• Instructions for the task: Repeat the rows below word for word, beginning with the line that contains "left elbow: (36, 275, 17)" and ending with the line that contains "right ankle: (277, 363, -2)".

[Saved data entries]
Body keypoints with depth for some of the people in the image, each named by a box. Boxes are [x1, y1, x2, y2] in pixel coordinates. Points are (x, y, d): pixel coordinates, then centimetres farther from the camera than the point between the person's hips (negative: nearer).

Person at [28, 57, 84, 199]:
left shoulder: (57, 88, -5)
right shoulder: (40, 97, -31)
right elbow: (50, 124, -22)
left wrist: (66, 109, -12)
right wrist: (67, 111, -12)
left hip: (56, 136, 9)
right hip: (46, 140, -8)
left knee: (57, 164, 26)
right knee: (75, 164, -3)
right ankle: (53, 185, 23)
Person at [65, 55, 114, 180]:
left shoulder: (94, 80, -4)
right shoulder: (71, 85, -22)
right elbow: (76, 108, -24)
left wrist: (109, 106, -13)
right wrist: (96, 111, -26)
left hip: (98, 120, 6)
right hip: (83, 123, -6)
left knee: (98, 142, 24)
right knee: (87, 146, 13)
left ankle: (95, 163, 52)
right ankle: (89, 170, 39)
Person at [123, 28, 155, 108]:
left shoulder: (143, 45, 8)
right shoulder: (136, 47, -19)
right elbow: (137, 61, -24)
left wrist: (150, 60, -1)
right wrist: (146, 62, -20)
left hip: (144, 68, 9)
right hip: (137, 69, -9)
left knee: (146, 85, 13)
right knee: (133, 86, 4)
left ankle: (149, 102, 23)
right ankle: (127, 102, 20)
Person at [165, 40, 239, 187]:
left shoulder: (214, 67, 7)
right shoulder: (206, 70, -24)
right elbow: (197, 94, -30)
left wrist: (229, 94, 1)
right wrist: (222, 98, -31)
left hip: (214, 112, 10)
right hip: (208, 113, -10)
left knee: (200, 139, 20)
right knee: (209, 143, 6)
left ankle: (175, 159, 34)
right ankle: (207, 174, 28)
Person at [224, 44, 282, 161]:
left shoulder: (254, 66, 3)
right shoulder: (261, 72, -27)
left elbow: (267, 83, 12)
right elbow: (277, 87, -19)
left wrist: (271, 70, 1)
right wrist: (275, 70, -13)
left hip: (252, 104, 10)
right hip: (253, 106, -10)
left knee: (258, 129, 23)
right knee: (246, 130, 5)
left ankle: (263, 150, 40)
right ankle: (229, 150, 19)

* * *

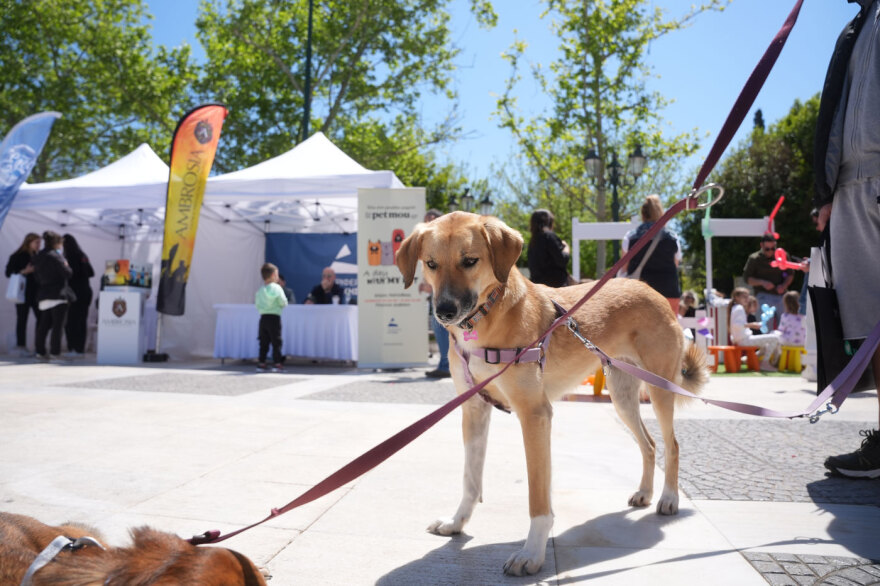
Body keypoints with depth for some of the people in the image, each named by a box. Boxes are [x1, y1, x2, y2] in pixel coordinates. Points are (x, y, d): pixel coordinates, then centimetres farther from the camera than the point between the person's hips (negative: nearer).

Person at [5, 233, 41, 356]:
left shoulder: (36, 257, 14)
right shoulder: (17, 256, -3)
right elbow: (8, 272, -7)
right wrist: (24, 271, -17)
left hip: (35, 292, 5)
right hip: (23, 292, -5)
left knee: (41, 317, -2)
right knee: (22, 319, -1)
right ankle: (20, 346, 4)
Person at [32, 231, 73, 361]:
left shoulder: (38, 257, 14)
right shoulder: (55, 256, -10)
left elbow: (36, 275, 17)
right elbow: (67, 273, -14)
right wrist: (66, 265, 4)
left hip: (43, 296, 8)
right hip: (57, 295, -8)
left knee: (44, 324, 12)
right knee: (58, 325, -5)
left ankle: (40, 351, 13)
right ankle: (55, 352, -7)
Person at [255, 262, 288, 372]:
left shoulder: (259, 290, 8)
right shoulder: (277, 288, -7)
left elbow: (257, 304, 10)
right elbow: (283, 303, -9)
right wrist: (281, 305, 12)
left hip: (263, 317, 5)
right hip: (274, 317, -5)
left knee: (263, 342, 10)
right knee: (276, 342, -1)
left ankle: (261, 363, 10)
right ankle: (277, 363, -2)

• Answer area:
left elbow: (36, 275, 17)
right elbow: (67, 273, -14)
right wrist: (66, 265, 4)
left hip: (43, 296, 8)
right hip: (57, 295, -8)
left knee: (44, 324, 12)
right knee: (58, 325, -5)
left ankle: (40, 351, 13)
right ankle: (55, 352, -7)
Person at [255, 262, 288, 372]:
left shoulder: (259, 290, 8)
right shoulder: (277, 288, -7)
left elbow: (257, 304, 10)
right elbow: (283, 303, -9)
right wrist: (281, 305, 12)
left hip: (263, 317, 5)
right hip: (274, 317, -5)
left knee: (263, 342, 10)
right knee: (276, 342, -1)
left ankle: (261, 363, 10)
right ankle: (277, 363, -2)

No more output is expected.